The locals lead a quite lifestyle, making Amed an ideal place for you to spend time either writing your bio, taking stock of your life or doing just nothing and relax.

This relatively undeveloped north-eastern coastal strip in the Karangasem Regency of East Bali, where Amed is located, features some of the island’s best snorkeling amidst spectacular sunrises over the neighboring island of Lombok.

On any given time you are apt to come across tourists strolling slowly along the road or the beach. Or elderly couples walking holding hands, rekindling their love for each other in their own special way, Amed-style.

Traditional boats languishing on the beach.

And almost everywhere there you can hop on a traditional fishing boat for a sunset tour, again to reignite the proverbial fire that simmers inside you.

Amed is actually not just one village but a string of smaller villages, starting with the village Amed in the north followed by Congkang, Jemeluk, Bunutan, Lipah, Selang, Banyuning and ending with Aas.

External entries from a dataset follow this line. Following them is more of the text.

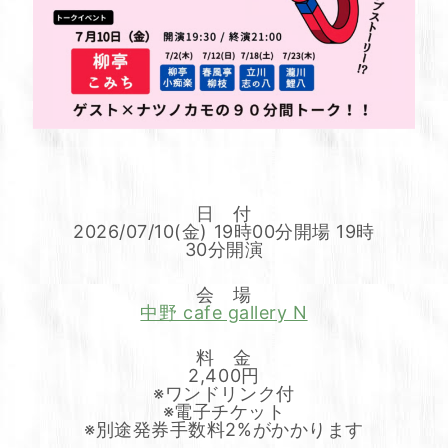
日 付
2026/07/10(金) 19時00分開場 19時
30分開演
会 場
中野 cafe gallery N
料 金
2,400円
※ワンドリンク付
※電子チケット
※別途発券手数料2%がかかります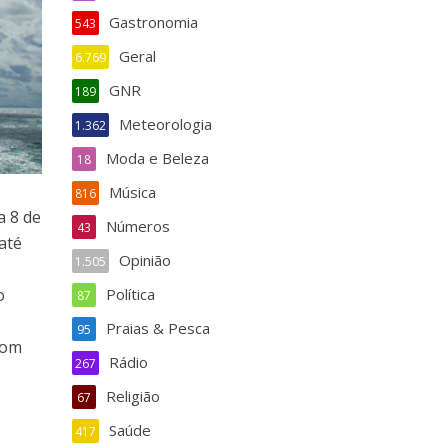
Gastronomia
543
Geral
6.769
GNR
189
Meteorologia
1.362
Moda e Beleza
18
Música
816
a 8 de
Números
43
até
Opinião
1.505
Política
o
87
Praias & Pesca
95
com
Rádio
267
Religião
67
Saúde
417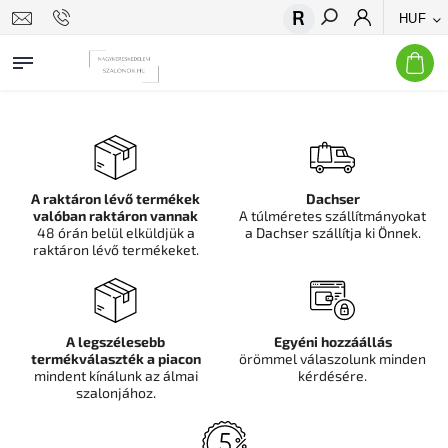
HUF
Keresés
A raktáron lévő termékek
Dachser
valóban raktáron vannak
A túlméretes szállítmányokat
48 órán belül elküldjük a
a Dachser szállítja ki Önnek.
raktáron lévő termékeket.
A legszélesebb
Egyéni hozzáállás
termékválaszték a piacon
örömmel válaszolunk minden
mindent kínálunk az álmai
kérdésére.
szalonjához.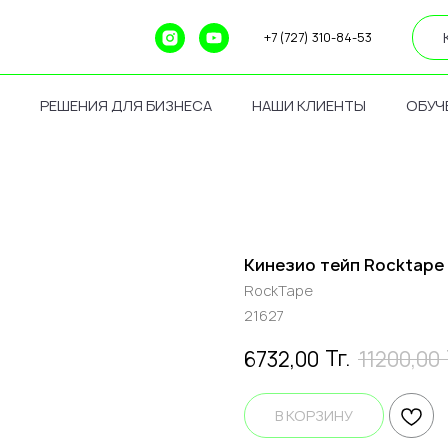
+7 (727) 310-84-53
РЕШЕНИЯ ДЛЯ БИЗНЕСА
НАШИ КЛИЕНТЫ
ОБУЧ
Кинезио тейп Rocktape C
RockTape
21627
Тг.
6732,00
11200,00
В КОРЗИНУ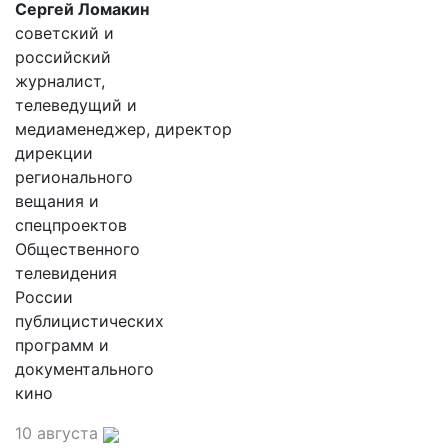
Сергей Ломакин
советский и
российский
журналист,
телеведущий и
медиаменеджер, директор
дирекции
регионального
вещания и
спецпроектов
Общественного
телевидения
России
публицистических
программ и
документального
кино
10 августа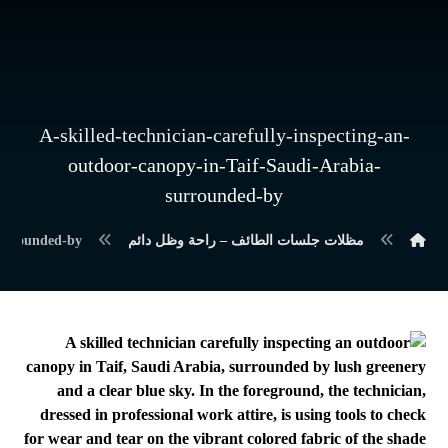
A-skilled-technician-carefully-inspecting-an-
outdoor-canopy-in-Taif-Saudi-Arabia-
surrounded-by
مظلات جلسات الطائف – راحة وظل دائم
surrounded-by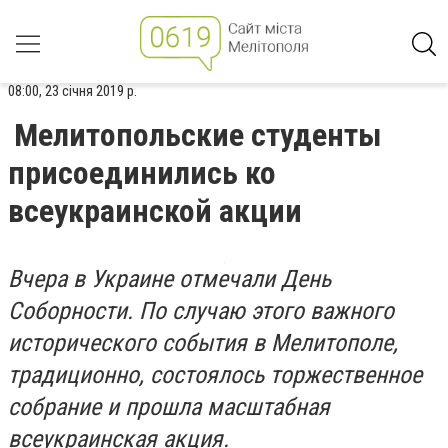
08:00, 23 січня 2019 р.
Мелитопольские студенты
присоединились ко
всеукраинской акции
Вчера в Украине отмечали День
Соборности. По случаю этого важного
исторического события в Мелитополе,
традиционно, состоялось торжественное
собрание и прошла масштабная
всеукраинская акция.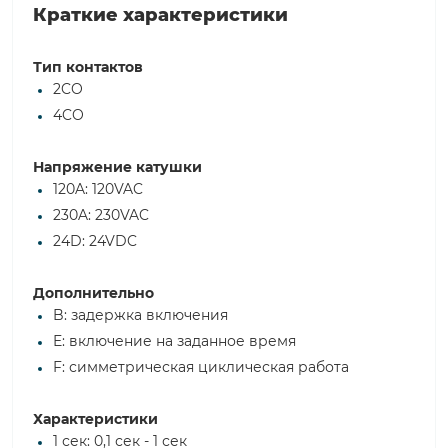
Краткие характеристики
Тип контактов
2CO
4CO
Напряжение катушки
120A: 120VAC
230A: 230VAC
24D: 24VDC
Дополнительно
B: задержка включения
E: включение на заданное время
F: симметрическая циклическая работа
Характеристики
1 сек: 0,1 сек - 1 сек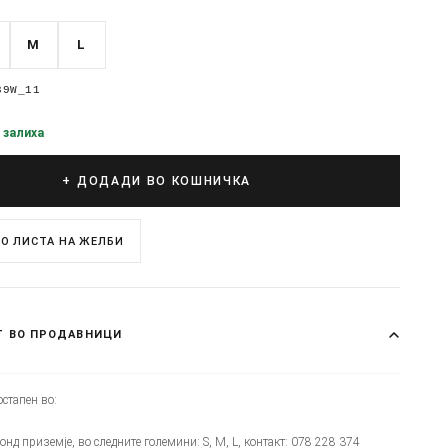
M
L
39W_11
 залиха
+ ДОДАДИ ВО КОШНИЧКА
О ЛИСТА НА ЖЕЛБИ
Т ВО ПРОДАВНИЦИ
стапен во:
монд приземје, во следните големини: S, M, L, контакт: 078 228 374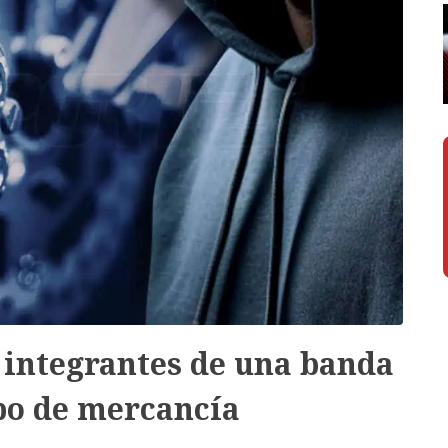
 integrantes de una banda
bo de mercancía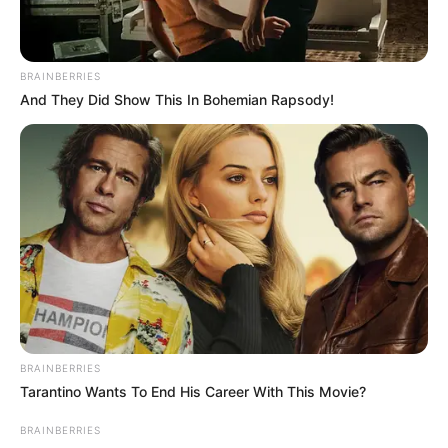
ΤΑ ΠΙΟ ΔΗΜΟΦΙΛΗ
BRAINBERRIES
And They Did Show This In Bohemian Rapsody!
BRAINBERRIES
Tarantino Wants To End His Career With This Movie?
BRAINBERRIES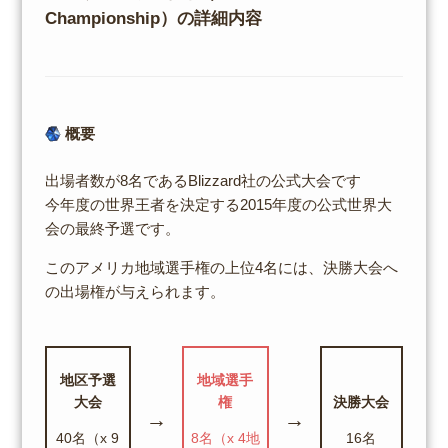
Championship）の詳細内容
概要
出場者数が8名であるBlizzard社の公式大会です
今年度の世界王者を決定する2015年度の公式世界大
会の最終予選です。
このアメリカ地域選手権の上位4名には、決勝大会へ
の出場権が与えられます。
地区予選
地域選手
大会
権
決勝大会
→
→
40名（x 9
8名（x 4地
16名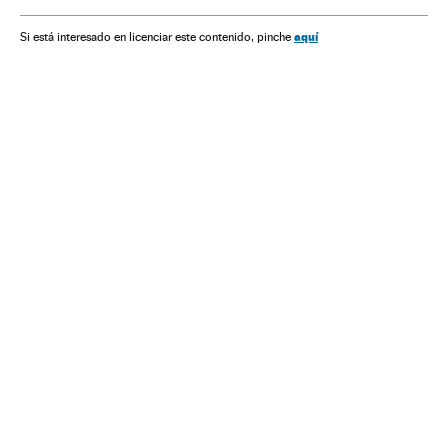
aquí
Si está interesado en licenciar este contenido, pinche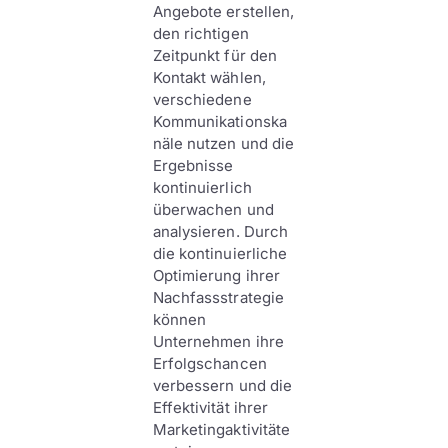
Angebote erstellen,
den richtigen
Zeitpunkt für den
Kontakt wählen,
verschiedene
Kommunikationska
näle nutzen und die
Ergebnisse
kontinuierlich
überwachen und
analysieren. Durch
die kontinuierliche
Optimierung ihrer
Nachfassstrategie
können
Unternehmen ihre
Erfolgschancen
verbessern und die
Effektivität ihrer
Marketingaktivitäte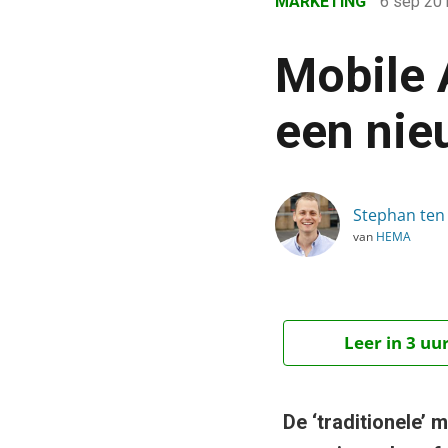
MARKETING
6 sep 20
›
Blog
Mobile 
›
Marketing
een nie
›
Mobile Advertising Nede
Stephan ten
van
HEMA
Leer in 3 uu
De ‘traditionele’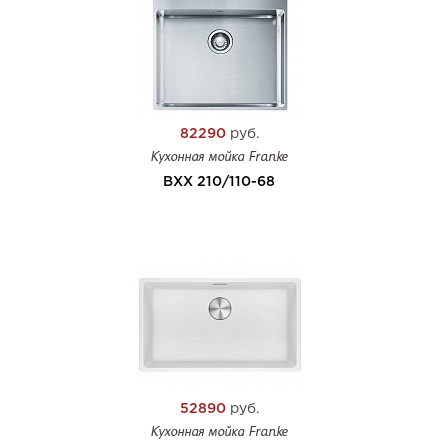
82290
руб.
Кухонная мойка Franke
BXX 210/110-68
52890
руб.
Кухонная мойка Franke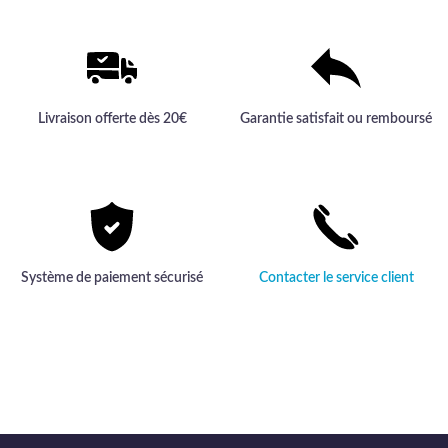
Livraison offerte dès 20€
Garantie satisfait ou remboursé
Système de paiement sécurisé
Contacter le service client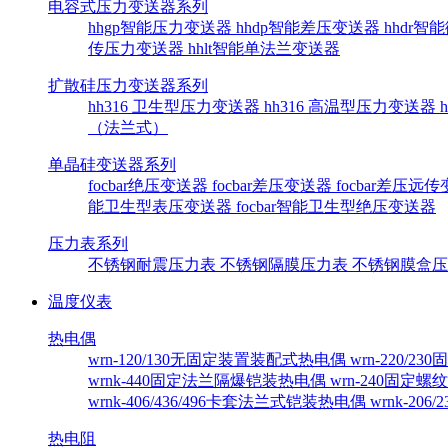
电容式压力变送器系列
hhgp智能压力变送器
hhdp智能差压变送器
hhdr
传压力变送器
hhlt智能单法兰变送器
扩散硅压力变送器系列
hh316 卫生型压力变送器
hh316 高温型压力变送器
（法兰式）
单晶硅变送器系列
focbar绝压变送器
focbar差压变送器
focbar差压远
能卫生型表压变送器
focbar智能卫生型绝压变送器
压力表系列
不锈钢耐震压力表
不锈钢隔膜压力表
不锈钢膜盒
温度仪表
热电偶
wrn-120/130无固定装置装配式热电偶
wrn-220/
wrnk-440固定法兰隔爆铠装热电偶
wrn-240固定
wrnk-406/436/496卡套法兰式铠装热电偶
wrnk-20
热电阻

At present Amed is mostly a quiet place with stunning ocean vistas as well as one of the best places in Bali for scuba diving.

The landscape comprises a series of headlands overlooking bays, lined with fishing boats.
From the top of the hill, one cannot but marvel at the serene scenery and feel grateful that the long tracts of land have no given way to tacky opulence in the way of star-rated hotels.

Located on the dry side of the mountains Agung and Saraya, Amed is short in rain throughout the year. The landscape is very arid and the slopes of the mountain look bare.
The sleepy village still remains untouched by the effects of tourism, but as developments, albeit at a snail’s pace, take place along this strip, Amed is likely to become one of the island’s major tourist areas, a gain for local people in search of a decent livelihood but a pain to advocates of the environment.

In the meantime, many locals subsist by producing salt thanks to their proximity to the sea.
To reach Amed is an exhausting trip but is an experience in itself: it is rich in curves and very steep ups-and-downs.

From Amed the road south via Jemeluk, Lipah, Bunutan and Selang is narrow but moderately paved, offering stunning views of mountains on one side and the Lombok Strait on the other.

Locals eke out a living by making salt.

“Jemuluk, which is a protected bay, is an ideal place to begin snorkeling. Four kilometres further south along the coast is Banyuning, where there’s a small Japanese wreck and beautiful coral gardens,” said our driver.

“The corals are alive and beautiful, but you have to travel a couple of meters to find the most vivid colors.”

Diving schools are available in the area, and readily point you out the best dive spots.
Snorkeling and diving off the black-sand beaches here is exceptional for the variety and numbers of fish. But just to be anywhere along the coast or sit in one of the seaside restaurants and observe dolphins playing in the waves is just as enthralling.

To fly from Jakarta to Bali in a 90-minute journey only to settle down in undeveloped Amed might be an uncool thing to do—it is even more uncool if you’re there and cannot manage to visit the site even for a few hours.

Getting to Amed:
Garuda Indonesia flies the Jakarta-Denpasar vv route 50 times per week, Denpasar-Mataram vv route 7 times per week, Jakarta-Denpasar-Kupang vv route 7 times per week, Yogyakarta-Denpasar vv route 14 times per week, Surabaya-Denpasar vv route 21 times per week.

To get to Amed from Kuta, head for the Bypass towards Sanur and exit to take the road on your right that leads into the coastal highway heading east.

The coastal road was completed a couple of years ago; it now allows you to drive all the way from Tirtagangga in a clockwise manner.